Consider a system of two identical particles. The combined system of these two particles has a total orbital angular momentum quantum number $\ell = 1$.
I am aware that the spatial wavefunction of a system with $\ell = 1$ has odd parity, as this can be shown from the spherical harmonics. However, I am not sure if anything can be said about the exchange symmetry of the spatial wavefunction in this case.
I.e. is the spatial wavefunction of the combined system symmetric or antisymmetric under exchange of the particle labels? And could you explain why.
Best Answer
One cannot know in general on the basis of $L=1$ alone.
Combining two states with the same $j$ will produce $L=0,1\ldots,2j$. The resulting states will be of the form \begin{align} \vert LM\rangle =\sum_{m_1m_2} C_{j m_1;j m_2}^{LM} \vert j m_1\rangle \vert j m_2\rangle \end{align} where $C_{j m_1;j_2 m_2}^{LM}$ is a Clebsch-Gordan coefficient.

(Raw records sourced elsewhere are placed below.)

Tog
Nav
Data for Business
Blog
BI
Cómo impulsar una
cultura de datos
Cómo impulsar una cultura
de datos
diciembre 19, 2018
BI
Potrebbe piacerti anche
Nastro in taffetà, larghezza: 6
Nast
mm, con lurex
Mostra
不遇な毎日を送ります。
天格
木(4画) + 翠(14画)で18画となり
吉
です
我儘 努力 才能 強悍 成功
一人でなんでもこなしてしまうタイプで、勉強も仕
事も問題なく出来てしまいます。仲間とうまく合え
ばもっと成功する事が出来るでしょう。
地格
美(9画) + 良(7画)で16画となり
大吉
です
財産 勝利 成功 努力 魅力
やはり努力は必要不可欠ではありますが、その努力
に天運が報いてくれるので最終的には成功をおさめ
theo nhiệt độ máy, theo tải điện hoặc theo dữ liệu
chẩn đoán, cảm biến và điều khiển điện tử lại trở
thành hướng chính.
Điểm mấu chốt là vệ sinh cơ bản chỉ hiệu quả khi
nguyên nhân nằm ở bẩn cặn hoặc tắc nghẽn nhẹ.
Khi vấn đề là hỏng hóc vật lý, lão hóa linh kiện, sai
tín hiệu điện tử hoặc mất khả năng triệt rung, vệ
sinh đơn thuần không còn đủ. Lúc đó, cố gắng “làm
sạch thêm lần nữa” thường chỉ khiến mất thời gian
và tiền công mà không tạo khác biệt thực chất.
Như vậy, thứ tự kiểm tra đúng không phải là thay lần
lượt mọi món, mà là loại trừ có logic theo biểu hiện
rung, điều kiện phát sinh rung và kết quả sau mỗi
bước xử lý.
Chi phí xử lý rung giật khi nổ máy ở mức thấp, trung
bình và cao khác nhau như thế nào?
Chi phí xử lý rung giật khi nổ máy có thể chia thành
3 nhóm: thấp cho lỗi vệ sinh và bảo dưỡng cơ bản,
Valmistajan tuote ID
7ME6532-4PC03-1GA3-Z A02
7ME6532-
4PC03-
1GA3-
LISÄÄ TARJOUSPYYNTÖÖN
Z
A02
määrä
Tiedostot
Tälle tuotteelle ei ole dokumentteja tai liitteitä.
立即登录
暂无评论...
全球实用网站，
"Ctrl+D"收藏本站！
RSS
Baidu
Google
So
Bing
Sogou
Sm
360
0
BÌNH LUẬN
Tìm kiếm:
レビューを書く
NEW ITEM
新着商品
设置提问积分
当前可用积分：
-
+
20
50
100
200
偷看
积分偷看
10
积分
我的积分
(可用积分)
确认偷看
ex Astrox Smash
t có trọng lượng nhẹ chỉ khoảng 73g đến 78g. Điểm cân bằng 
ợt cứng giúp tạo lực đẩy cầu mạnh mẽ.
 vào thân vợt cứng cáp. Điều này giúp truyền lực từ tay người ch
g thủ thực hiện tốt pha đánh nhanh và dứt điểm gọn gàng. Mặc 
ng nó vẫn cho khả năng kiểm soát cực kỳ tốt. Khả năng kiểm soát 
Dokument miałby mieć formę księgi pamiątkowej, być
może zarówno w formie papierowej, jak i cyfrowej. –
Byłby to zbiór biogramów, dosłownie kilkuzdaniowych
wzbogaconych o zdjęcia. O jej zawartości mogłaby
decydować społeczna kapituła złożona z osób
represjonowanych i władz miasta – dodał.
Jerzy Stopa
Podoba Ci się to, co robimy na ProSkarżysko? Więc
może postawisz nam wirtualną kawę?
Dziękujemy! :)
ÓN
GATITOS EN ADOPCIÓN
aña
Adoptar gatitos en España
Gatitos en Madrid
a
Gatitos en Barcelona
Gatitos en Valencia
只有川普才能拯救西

The CGs satisfy the general relation $C_{j_1 m_1;j_2 m_2}^{LM}=(-1)^{j_1+j_2-L}C_{j_2 m_2;j_1 m_1}^{LM}$, and applying to your situation where $j_1=j_2=j$ yields $$ C_{j m_1;j m_2}^{LM}=(-1)^{2j-L} C_{j m_2;j m_1}^{LM}\, . \tag{1} $$ In other words, the CGs of Eq.(1) are even under permutation if $2j-L$ is even, and odd if $2j-L$ is odd.
Thus, if your states have $j=1/2$, the resulting $L=1$ states are even while the $L=0$ state will be odd. They are respectively the triplet and singlets states.
If, on the other hand, $j=1$, then the $L=2$ and $L=0$ states will be even, while the $L=1$ states will be odd.
In fact it is clear that if $j$ is half-integer, then the $L=1$ states are even under permutation, while if $j$ is integer, the $L=1$ states are odd.